The Social Contract and AI-Driven Judicial Opinions
The Social Contract and AI-Driven Judicial Opinions
At the ABA Tech Show last month, I got into an interesting discussion about judges using AI. I told the person I was talking with that I'm fine with judges using AI to summarize, conduct legal research, draft orders and polish their opinions after they've done the thinking themselves. But I draw the line at judges using AI to help with the "white page problem." You know, that moment when you're staring at a blank screen trying to figure out where to start. That's when the real work happens.
The Judicial Social Contract
The legitimacy of judicial authority depends on more than institutional structure or legal correctness. It rests on a deeper moral and civic understanding: that judges will personally engage with the cases before them, applying human judgment, experience, and ethical reasoning to the facts and the law.
This is not a formal rule. It is a social contract. And as Rousseau argued, legitimacy arises not merely from the outcomes of a decision, but from participation in a process that is recognizably human and just. The judiciary's authority is accepted because the public believes that judges are not just following rules, but struggling with them, weighing competing principles, and making meaning of them in context.
This expectation is central to democratic governance. Judicial decision-making is not mechanical. It is interpretive, deliberative, and deeply human. When we are governed by courts, we are governed by people who have looked the law in the eye and taken responsibility for what it demands.
The White Page Problem Matters
The "white page problem"—that moment of staring at a blank screen before the writing begins is not a mere productivity hurdle.

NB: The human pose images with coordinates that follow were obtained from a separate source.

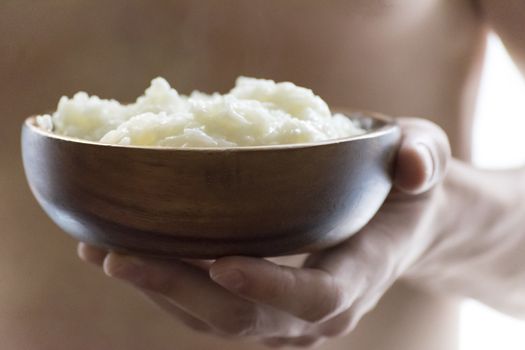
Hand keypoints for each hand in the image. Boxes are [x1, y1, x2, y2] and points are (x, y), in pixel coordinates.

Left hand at [78, 117, 449, 347]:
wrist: (397, 224)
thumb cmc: (406, 189)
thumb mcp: (426, 157)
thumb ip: (425, 158)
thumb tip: (414, 164)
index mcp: (360, 273)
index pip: (315, 295)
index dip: (271, 286)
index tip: (220, 261)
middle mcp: (318, 311)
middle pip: (244, 316)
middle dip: (178, 291)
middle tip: (116, 257)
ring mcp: (285, 316)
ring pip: (215, 318)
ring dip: (156, 289)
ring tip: (99, 251)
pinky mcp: (260, 305)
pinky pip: (206, 305)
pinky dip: (164, 283)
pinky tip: (123, 251)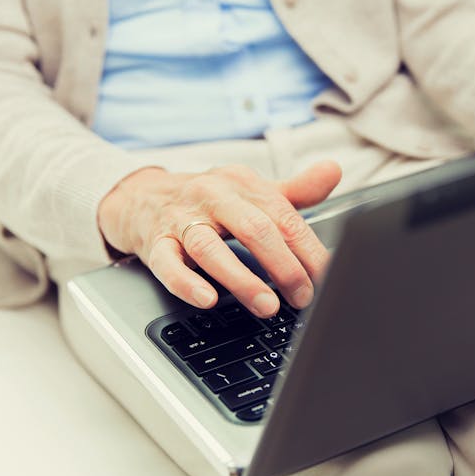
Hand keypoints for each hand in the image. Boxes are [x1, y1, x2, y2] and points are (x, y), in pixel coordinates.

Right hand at [97, 161, 341, 316]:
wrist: (141, 197)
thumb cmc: (207, 200)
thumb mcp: (250, 191)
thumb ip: (294, 190)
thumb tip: (333, 171)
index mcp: (242, 183)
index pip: (284, 217)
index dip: (309, 250)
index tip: (328, 277)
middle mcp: (212, 196)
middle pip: (253, 229)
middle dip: (283, 266)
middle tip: (302, 296)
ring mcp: (181, 219)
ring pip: (211, 248)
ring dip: (241, 279)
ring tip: (266, 305)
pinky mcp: (155, 242)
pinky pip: (167, 263)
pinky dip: (186, 282)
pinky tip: (206, 299)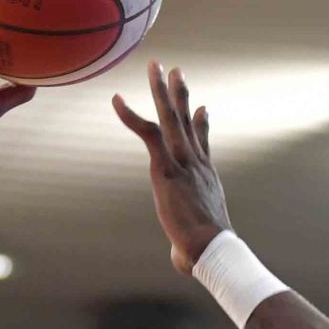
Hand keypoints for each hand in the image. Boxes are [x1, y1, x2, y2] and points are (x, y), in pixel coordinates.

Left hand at [112, 61, 231, 274]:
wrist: (211, 247)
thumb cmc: (205, 255)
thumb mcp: (194, 245)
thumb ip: (185, 249)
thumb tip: (183, 263)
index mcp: (205, 178)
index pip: (202, 144)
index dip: (201, 124)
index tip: (203, 107)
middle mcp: (197, 163)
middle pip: (187, 120)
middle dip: (179, 94)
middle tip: (174, 70)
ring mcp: (183, 162)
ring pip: (172, 117)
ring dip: (162, 90)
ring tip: (155, 66)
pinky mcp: (167, 167)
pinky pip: (148, 133)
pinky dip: (131, 115)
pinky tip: (117, 99)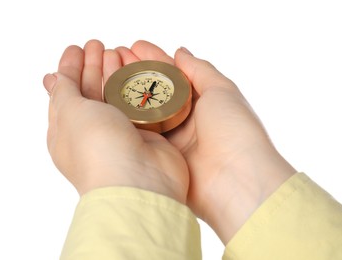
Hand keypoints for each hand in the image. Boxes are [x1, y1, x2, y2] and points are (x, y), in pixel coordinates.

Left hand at [43, 40, 188, 202]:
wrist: (139, 181)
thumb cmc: (97, 150)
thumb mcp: (70, 112)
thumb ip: (64, 91)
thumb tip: (54, 78)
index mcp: (66, 131)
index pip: (65, 92)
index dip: (69, 68)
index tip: (76, 48)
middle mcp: (93, 132)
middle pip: (91, 91)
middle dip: (93, 66)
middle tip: (98, 45)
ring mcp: (120, 132)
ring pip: (116, 95)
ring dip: (115, 73)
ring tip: (117, 51)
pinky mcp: (145, 133)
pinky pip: (139, 104)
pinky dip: (137, 87)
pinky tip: (138, 72)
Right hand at [125, 41, 295, 242]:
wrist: (235, 181)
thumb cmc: (235, 131)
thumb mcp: (222, 90)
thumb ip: (200, 70)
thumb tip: (180, 52)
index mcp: (203, 102)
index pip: (173, 75)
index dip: (154, 59)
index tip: (134, 46)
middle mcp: (186, 120)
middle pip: (156, 92)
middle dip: (136, 75)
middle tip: (113, 58)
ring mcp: (173, 139)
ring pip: (145, 112)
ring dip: (127, 94)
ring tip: (106, 74)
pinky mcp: (162, 157)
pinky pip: (141, 134)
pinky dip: (127, 120)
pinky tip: (109, 104)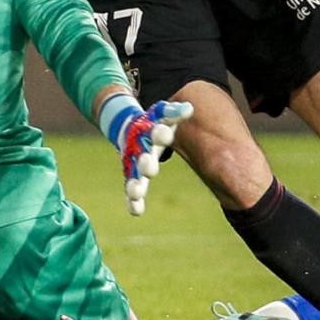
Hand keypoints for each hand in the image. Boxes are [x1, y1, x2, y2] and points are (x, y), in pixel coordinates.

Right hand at [116, 100, 192, 215]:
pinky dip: (133, 201)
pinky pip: (131, 190)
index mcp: (149, 132)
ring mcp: (134, 164)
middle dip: (146, 163)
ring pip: (134, 177)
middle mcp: (140, 149)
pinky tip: (136, 211)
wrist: (130, 128)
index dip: (160, 133)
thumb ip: (176, 112)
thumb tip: (189, 108)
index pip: (155, 131)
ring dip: (135, 185)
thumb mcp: (164, 114)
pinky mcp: (132, 177)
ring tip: (137, 193)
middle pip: (143, 157)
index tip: (165, 133)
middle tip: (150, 168)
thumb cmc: (154, 122)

It is part of the intellectual and moral work of judging. In organizing one's thoughts, drafting an opinion, and committing to a particular reasoning path, the judge is doing more than typing. They are wrestling with complexity, doubt, and consequence.
To outsource this stage to AI is to bypass an essential part of the judicial process. The resulting opinion may be well-written and logically coherent, but it has not passed through the crucible of human deliberation. The judge may have reviewed it, approved it, even edited it—but the act of authorship, and the responsibility that comes with it, has been diluted.
A Question of Authorship
Judicial opinions carry the authority of the state, but their legitimacy depends on being authored by someone who has done the work. If the initial framing, logic, and analytical structure come from an AI, who is the real author?
Even if the judge agrees with the final result, the foundation has been laid by a machine. That presents a serious problem—not just for accountability, but for the trust that the public places in the courts. The social contract assumes that judges are not merely endorsing opinions, but owning them.
But What If the AI Is Better?
A common counterpoint is that AI might actually improve judicial opinions—making them more coherent, less biased, and more consistent. Isn't that a virtue?
Only if we confuse correctness with legitimacy.
A technically perfect opinion is not necessarily a legitimate one. The public expects, and deserves, more than formal accuracy. We expect that someone—a person—considered the arguments, bore the weight of ambiguity, and took moral and intellectual responsibility for the result.
An AI can simulate coherence. It cannot simulate judgment. And when judgment is displaced, so too is legitimacy. No one wants to hear that they can’t see their kids this weekend because the Judge used Grok.
Enhancing Rather Than Replacing Judgment
To be clear, this is not a call to reject AI from the judicial process entirely. There is a meaningful role for technology in helping judges refine their thinking, check citations, and improve the clarity of their work.
The key distinction is this: A human being who writes the first draft, establishes the analytical framework, and reaches conclusions independently before using AI to polish the final product or challenge the judge's position maintains their end of the social contract.
In this context, AI serves as a tool for second-order reflection, not first-order reasoning. The judge remains the originator of the judgment, and the ultimate author of the opinion.
Moving Forward
As courts integrate AI into their workflows, we must draw a bright line between enhancement and outsourcing. The tools we adopt should assist, not replace, the essential human struggle at the heart of judicial work.
Our legal system depends not just on outcomes, but on the legitimacy of the process. And that legitimacy depends, in turn, on the humanity of the decision-maker. If we allow machines to write what only people should decide, we risk trading efficiency for authority and that is a bargain no democracy can afford.